Dataset entries
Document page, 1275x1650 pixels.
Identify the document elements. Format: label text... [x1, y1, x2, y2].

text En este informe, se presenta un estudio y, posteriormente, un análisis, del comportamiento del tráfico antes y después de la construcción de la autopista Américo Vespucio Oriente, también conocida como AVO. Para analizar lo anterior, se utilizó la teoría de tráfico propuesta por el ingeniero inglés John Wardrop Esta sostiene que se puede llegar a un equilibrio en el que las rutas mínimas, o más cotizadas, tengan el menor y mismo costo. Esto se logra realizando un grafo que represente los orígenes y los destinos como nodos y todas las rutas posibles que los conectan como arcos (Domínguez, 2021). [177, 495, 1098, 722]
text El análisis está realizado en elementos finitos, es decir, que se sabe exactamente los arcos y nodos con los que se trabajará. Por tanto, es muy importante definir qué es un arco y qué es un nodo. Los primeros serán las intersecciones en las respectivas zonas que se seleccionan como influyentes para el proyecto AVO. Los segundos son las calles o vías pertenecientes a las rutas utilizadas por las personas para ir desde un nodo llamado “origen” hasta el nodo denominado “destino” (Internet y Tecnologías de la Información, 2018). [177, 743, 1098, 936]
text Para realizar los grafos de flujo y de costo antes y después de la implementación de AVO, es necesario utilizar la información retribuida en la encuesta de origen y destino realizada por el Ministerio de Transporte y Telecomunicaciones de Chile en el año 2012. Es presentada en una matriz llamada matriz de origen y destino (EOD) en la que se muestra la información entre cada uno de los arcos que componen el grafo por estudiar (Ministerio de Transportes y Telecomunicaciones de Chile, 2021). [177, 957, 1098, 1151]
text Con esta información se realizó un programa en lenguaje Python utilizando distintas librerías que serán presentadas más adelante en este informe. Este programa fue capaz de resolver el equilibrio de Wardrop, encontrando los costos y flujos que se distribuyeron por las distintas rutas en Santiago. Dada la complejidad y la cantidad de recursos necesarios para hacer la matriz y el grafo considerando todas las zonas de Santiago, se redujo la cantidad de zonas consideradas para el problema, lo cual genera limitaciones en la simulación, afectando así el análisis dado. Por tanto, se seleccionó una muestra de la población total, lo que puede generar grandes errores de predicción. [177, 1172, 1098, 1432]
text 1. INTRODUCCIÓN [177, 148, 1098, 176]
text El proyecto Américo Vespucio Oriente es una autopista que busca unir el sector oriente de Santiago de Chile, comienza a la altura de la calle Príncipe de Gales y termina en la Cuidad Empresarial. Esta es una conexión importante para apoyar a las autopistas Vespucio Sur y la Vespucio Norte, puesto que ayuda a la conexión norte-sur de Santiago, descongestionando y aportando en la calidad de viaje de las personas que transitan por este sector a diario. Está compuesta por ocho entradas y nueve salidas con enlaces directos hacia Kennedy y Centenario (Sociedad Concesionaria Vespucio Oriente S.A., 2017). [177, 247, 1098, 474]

» **Work required**
Using the records, find the number of lines in which the string "matriz" occurs. Reply with that number alone.

» **Written solution**
2